Blood-Brain Barrier: Bridging Options for Drug Discovery and Development
By Allan B. Haberman, PhD
- Strategies to develop small- and large-molecule CNS drugs capable of crossing the blood-brain barrier (BBB)
- Interviews with leading researchers who are aggressively tackling the BBB challenge in CNS drug discovery and development
- Analysis of results from a Blood-Brain Barrier Survey, responded to by a range of companies involved in CNS research and drug discovery/development
CNS diseases are a major focus of the pharmaceutical industry, with CNS drugs representing some of its most successful products. These include Pfizer’s Zoloft (sertraline, for treatment of depression and certain types of anxiety disorders), Lilly’s Cymbalta (duloxetine, for treatment of depression) and Bristol-Myers Squibb’s/Otsuka’s Abilify (aripiprazole, for treatment of bipolar disorder and schizophrenia). However, drug discovery and development researchers experience difficulty developing CNS drugs that complete clinical trials and win regulatory approval—especially drugs which meet major unmet needs in the CNS area, such as Alzheimer’s disease. The vast majority of drugs fail to cross the BBB, which is causing a major bottleneck in successful development of CNS drug candidates.

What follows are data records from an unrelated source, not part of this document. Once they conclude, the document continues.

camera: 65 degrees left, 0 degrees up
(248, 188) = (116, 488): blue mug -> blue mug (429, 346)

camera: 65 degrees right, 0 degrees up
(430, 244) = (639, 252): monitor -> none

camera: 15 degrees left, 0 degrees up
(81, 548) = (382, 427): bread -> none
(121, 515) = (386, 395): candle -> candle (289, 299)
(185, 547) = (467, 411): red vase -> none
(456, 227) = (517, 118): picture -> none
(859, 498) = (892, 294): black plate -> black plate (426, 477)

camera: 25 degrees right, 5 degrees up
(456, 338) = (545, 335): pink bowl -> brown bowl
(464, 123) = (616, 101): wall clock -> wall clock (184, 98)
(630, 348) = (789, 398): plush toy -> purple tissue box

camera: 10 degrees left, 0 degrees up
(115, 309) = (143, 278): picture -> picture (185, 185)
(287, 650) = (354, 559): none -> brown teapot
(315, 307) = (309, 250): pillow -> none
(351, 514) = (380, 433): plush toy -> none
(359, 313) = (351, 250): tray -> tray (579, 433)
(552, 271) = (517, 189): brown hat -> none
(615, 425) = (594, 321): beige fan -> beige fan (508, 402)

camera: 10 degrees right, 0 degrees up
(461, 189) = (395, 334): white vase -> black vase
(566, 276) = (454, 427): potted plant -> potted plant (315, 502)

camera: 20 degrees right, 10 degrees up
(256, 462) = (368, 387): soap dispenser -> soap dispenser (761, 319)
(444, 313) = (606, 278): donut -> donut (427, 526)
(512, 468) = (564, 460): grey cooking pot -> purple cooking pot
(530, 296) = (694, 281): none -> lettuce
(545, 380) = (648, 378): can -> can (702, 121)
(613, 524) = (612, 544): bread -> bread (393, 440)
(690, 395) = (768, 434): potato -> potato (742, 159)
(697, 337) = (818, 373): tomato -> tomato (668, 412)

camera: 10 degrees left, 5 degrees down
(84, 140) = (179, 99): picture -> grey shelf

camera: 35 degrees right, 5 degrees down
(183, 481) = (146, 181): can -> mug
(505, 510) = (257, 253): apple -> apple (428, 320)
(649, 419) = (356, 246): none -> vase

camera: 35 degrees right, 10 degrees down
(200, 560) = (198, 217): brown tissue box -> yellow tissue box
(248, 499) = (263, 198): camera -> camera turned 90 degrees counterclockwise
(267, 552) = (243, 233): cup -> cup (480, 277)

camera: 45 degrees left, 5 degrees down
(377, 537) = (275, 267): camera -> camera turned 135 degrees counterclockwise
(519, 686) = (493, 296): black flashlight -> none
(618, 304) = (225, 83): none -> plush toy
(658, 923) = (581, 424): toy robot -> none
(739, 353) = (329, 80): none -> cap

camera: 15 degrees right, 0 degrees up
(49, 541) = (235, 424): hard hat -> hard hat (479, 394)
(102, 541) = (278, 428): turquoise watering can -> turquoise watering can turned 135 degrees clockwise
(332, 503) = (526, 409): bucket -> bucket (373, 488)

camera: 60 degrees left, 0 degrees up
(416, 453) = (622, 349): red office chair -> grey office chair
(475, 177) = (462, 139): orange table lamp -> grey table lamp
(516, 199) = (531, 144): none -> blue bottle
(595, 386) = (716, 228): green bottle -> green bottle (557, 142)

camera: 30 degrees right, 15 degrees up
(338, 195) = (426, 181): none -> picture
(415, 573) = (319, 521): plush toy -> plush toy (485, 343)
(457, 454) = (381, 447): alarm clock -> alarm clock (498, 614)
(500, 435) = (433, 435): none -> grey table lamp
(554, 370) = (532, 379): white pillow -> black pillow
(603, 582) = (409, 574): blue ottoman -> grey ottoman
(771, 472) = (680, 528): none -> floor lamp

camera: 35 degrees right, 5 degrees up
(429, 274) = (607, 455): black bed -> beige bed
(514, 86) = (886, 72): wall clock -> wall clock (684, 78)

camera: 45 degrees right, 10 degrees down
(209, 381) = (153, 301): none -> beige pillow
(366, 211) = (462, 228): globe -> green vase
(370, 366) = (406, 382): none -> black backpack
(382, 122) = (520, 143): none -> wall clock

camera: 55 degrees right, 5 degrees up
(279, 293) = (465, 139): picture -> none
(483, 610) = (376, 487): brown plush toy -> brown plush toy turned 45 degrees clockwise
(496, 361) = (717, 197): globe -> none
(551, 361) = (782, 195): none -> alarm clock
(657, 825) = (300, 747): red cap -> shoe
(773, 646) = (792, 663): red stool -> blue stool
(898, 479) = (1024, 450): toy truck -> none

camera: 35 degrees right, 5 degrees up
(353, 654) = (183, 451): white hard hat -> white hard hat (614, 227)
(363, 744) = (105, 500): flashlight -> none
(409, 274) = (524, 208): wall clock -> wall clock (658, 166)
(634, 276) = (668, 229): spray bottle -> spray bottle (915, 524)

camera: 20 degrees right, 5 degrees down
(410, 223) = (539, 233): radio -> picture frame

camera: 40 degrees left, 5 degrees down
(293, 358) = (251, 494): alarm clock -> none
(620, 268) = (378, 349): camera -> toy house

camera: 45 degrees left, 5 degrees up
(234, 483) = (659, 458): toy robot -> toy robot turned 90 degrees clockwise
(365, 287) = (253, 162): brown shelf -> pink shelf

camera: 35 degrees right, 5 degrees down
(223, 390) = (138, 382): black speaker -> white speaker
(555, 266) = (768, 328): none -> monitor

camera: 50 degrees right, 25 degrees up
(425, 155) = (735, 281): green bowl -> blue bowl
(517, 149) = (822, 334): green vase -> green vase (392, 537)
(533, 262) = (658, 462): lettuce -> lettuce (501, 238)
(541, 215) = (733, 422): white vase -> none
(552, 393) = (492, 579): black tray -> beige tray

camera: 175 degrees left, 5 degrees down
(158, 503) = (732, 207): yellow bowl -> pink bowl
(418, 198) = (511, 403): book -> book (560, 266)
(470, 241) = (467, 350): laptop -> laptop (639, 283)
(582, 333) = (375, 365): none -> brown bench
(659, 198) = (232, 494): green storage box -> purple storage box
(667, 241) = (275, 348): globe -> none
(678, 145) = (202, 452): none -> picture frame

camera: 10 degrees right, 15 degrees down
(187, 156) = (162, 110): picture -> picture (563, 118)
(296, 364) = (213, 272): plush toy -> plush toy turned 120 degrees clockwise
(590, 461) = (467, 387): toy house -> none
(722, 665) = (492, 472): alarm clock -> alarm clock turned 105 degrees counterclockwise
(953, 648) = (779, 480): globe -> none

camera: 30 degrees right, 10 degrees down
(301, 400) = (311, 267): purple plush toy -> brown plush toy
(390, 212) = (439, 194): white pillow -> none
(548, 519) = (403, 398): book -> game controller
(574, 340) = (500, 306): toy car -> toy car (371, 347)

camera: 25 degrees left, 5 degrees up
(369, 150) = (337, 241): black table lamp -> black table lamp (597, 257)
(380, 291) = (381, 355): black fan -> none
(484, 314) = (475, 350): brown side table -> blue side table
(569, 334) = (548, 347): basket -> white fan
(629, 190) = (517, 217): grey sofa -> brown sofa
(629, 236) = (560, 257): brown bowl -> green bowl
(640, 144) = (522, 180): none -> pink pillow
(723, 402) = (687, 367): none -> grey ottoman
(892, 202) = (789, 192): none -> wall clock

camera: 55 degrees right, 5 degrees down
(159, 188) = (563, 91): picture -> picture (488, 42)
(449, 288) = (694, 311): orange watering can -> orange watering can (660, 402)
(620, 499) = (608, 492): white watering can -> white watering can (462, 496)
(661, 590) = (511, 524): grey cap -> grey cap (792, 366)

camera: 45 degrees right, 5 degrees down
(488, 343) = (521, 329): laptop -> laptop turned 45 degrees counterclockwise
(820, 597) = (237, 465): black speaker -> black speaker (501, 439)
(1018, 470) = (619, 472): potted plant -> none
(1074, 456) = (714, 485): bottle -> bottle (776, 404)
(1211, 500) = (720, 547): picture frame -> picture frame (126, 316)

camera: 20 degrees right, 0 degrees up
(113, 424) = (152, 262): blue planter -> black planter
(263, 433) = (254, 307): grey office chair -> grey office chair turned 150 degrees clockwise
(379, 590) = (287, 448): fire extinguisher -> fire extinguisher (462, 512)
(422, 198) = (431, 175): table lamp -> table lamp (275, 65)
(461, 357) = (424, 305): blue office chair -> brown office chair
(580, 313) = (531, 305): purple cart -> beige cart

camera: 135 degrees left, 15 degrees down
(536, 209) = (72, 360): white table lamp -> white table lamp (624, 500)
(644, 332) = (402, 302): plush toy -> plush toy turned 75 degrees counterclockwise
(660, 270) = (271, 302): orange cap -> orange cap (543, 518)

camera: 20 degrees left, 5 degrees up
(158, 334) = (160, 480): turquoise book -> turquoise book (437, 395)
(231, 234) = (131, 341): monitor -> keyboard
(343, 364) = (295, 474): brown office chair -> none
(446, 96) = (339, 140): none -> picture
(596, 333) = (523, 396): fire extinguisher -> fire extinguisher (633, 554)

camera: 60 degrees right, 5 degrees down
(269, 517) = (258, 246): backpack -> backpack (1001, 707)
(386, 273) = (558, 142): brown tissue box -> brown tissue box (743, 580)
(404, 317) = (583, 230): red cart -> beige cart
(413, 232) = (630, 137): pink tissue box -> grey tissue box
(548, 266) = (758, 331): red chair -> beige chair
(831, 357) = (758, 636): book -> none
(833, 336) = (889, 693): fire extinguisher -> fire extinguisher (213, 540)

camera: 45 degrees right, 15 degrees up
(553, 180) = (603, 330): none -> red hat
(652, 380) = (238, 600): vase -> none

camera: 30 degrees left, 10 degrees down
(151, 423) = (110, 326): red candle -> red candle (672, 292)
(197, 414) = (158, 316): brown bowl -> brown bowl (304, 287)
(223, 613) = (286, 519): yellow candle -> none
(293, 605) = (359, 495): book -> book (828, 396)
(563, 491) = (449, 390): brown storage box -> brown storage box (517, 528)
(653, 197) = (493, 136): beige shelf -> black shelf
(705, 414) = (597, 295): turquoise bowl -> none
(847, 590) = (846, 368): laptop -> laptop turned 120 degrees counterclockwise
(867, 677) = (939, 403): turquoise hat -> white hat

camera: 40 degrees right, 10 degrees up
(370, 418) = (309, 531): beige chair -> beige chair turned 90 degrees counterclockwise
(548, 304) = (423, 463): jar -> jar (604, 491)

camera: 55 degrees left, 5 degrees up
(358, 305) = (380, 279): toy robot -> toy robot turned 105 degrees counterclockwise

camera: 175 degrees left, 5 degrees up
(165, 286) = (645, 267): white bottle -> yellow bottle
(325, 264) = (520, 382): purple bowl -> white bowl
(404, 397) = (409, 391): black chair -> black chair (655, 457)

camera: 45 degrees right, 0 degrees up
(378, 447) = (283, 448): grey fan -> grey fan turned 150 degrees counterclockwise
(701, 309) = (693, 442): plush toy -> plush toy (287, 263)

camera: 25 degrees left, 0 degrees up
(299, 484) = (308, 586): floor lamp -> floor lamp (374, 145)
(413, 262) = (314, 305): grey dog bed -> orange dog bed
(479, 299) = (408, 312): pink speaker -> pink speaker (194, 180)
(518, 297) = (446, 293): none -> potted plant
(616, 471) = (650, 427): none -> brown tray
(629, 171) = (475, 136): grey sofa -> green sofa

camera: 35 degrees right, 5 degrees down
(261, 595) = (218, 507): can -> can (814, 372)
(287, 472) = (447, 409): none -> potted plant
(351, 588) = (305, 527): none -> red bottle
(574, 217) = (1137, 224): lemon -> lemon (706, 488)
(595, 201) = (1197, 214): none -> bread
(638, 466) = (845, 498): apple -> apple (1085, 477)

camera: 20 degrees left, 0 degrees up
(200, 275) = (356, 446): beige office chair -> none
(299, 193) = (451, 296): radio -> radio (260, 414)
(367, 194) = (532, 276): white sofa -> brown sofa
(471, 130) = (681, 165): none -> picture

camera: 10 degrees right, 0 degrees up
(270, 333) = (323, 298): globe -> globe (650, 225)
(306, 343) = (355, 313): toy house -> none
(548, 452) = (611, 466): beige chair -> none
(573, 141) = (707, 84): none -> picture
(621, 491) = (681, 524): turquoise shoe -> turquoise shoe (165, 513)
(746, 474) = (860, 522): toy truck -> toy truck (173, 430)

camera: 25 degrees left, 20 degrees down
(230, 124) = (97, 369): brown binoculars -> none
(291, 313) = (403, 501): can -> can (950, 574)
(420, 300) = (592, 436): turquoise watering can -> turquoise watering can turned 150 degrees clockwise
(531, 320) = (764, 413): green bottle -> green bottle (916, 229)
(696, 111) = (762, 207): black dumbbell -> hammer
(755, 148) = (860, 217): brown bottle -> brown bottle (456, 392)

This report reviews the discovery, design and development of small- and large-molecule drugs that can efficiently cross the BBB. This includes more traditional, medicinal chemistry-based methods, as well as approaches that exploit carrier-mediated transport (CMT) and receptor-mediated transport (RMT). Also covered in the report is use of nanoparticle technology to enable BBB penetration. Further, the report presents in vitro and in vivo assays as well as imaging methods to ascertain a drug’s ability to cross the BBB and reach its target.
The report includes results of a survey of researchers and executives—from corporate and academic organizations—who are active in the CNS drug development area. The survey explores their involvement in BBB-related technologies and programs. The survey results are discussed in terms of what they reveal about the current state of BBB research and the future potential for developing drugs that are able to cross it.
About the Author
Allan B. Haberman, PhD, is Principal of Haberman Associates (www.biopharmconsortium.com), a consulting firm specializing in science and technology strategy for pharmaceutical, biotechnology, and other life science companies. He is also a Principal and Founder of the Biopharmaceutical Consortium, an expert team formed to assist life science companies, research groups, and emerging enterprises to identify and exploit promising, breakthrough technologies. He is also the author of numerous publications on the pharmaceutical and biotechnology industries, their technologies and products, and on the major therapeutic areas for drug discovery and development. Formerly the associate director of the Biotechnology Engineering Center at Tufts University, he received his PhD in biochemistry and molecular biology from Harvard University.